Clinical literature discusses eight major paraphilias individually; according to the Diagnostic and Statistical Manual of Mental Disorders, the activity must be the sole means of sexual gratification for a period of six (6) months, and either cause "clinically significant distress or impairment in social, occupational, or other important areas of functioning" or involve a violation of consent to be diagnosed as a paraphilia.

  • Exhibitionism: the recurrent urge or behavior to expose one's genitals to an unsuspecting person.
  • Fetishism: the use of non-sexual or nonliving objects or part of a person's body to gain sexual excitement. Partialism refers to fetishes specifically involving nonsexual parts of the body.
  • Frotteurism: the recurrent urges or behavior of touching or rubbing against a nonconsenting person.
  • Pedophilia: the sexual attraction to prepubescent or peripubescent children.
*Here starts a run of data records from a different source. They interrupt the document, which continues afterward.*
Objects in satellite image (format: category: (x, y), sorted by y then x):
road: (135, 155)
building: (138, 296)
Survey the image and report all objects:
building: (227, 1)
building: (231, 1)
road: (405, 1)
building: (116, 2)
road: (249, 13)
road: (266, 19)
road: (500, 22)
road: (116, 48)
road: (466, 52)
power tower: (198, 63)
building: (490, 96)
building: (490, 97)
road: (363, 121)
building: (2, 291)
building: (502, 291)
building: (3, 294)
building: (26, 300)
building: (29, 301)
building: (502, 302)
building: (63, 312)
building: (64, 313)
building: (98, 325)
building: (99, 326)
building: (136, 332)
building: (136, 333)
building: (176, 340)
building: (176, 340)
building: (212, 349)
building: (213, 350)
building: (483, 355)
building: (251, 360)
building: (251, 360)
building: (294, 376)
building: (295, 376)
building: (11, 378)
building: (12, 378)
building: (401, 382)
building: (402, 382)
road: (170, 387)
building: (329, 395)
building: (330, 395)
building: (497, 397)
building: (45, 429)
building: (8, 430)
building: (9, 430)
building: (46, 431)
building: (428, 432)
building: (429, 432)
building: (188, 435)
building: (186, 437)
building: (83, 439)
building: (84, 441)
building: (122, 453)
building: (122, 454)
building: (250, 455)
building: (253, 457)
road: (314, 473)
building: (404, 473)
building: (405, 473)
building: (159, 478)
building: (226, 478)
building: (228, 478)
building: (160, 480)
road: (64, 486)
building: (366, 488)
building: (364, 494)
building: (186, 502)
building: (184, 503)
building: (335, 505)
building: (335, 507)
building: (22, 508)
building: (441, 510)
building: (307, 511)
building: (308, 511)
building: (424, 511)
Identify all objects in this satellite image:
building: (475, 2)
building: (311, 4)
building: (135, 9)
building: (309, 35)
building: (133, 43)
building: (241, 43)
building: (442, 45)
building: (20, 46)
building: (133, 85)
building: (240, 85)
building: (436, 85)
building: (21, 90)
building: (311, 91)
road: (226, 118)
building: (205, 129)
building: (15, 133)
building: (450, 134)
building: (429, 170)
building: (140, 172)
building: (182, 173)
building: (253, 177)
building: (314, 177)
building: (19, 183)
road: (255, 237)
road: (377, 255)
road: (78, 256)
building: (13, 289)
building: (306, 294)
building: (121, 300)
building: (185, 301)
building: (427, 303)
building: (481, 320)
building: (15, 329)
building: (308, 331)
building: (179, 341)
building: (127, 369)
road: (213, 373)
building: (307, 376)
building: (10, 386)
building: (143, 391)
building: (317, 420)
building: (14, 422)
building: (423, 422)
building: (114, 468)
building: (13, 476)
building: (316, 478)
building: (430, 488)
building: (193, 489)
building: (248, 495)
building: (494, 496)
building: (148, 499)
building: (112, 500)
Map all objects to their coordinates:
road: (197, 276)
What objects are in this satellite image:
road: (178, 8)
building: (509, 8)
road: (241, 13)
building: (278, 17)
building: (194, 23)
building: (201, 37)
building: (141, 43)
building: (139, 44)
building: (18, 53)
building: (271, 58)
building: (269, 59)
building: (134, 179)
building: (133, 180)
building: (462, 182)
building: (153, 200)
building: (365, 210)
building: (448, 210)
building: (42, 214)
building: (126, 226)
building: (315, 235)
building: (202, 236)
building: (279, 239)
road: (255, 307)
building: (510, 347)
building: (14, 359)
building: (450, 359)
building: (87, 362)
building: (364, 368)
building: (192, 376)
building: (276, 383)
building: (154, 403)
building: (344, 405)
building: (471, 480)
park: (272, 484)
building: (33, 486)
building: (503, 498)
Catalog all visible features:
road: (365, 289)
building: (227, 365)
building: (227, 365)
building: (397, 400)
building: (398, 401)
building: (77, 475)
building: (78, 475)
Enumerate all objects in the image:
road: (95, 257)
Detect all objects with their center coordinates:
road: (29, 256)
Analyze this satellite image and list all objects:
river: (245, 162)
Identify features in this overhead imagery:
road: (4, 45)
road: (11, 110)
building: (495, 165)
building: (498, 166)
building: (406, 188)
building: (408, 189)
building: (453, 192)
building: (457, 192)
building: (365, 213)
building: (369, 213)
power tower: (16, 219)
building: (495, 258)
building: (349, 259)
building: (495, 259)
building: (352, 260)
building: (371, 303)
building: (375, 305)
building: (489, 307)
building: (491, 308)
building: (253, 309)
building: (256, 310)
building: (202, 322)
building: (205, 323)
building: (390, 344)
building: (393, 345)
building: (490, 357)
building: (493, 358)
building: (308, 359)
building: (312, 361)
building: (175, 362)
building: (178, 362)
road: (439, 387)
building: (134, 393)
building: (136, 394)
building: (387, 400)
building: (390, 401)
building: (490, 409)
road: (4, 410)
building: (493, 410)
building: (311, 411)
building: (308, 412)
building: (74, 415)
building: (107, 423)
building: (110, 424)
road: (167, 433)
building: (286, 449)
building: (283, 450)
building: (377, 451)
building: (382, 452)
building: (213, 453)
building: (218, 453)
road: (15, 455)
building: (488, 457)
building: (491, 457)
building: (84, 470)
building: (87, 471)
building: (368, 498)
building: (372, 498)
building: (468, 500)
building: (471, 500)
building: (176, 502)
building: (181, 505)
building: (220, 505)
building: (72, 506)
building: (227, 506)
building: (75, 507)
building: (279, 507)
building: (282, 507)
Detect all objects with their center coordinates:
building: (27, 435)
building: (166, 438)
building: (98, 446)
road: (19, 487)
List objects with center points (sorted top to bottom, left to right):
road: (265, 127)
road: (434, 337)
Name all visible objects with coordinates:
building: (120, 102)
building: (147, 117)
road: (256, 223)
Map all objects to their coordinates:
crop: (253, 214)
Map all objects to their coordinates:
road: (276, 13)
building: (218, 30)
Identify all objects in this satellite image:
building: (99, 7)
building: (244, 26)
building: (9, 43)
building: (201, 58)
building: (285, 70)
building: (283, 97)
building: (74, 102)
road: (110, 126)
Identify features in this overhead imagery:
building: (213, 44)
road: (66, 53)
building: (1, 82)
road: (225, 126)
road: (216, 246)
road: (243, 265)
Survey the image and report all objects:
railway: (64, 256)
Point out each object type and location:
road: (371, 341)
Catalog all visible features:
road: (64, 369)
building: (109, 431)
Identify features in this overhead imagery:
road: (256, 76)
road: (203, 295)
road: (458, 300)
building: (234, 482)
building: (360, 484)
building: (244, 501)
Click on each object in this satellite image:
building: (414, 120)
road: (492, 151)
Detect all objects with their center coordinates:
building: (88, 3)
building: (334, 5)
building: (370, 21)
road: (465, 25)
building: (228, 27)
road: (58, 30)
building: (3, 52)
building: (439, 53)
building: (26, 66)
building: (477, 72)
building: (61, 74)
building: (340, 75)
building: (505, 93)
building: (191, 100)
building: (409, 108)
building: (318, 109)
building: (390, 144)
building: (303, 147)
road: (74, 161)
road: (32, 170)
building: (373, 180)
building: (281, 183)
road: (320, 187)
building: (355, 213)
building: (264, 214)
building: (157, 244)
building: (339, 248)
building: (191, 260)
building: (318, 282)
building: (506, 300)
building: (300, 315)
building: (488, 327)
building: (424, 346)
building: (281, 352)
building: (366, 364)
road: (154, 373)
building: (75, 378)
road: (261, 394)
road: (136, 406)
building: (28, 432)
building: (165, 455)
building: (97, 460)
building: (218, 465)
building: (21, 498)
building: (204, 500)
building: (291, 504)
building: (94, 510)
  • Sexual Masochism: the recurrent urge or behavior of wanting to be humiliated, beaten, bound, or otherwise made to suffer.
  • Sexual Sadism: the recurrent urge or behavior involving acts in which the pain or humiliation of the victim is sexually exciting.
  • Transvestic fetishism: a sexual attraction towards the clothing of the opposite gender.
  • Voyeurism: the recurrent urge or behavior to observe an unsuspecting person who is naked, disrobing or engaging in sexual activities, or may not be sexual in nature at all.
  • Other rarer paraphilias are grouped together under Other paraphilias not otherwise specified (ICD-9-CM equivalent of "Sexual Disorder NOS") and include telephone scatalogia (obscene phone calls), necrophilia (corpses), partialism (exclusive focus on one part of the body), zoophilia (animals), coprophilia (feces), klismaphilia (enemas), urophilia (urine). More than 50 other paraphilias have been identified and named by sexologists (see list of paraphilias).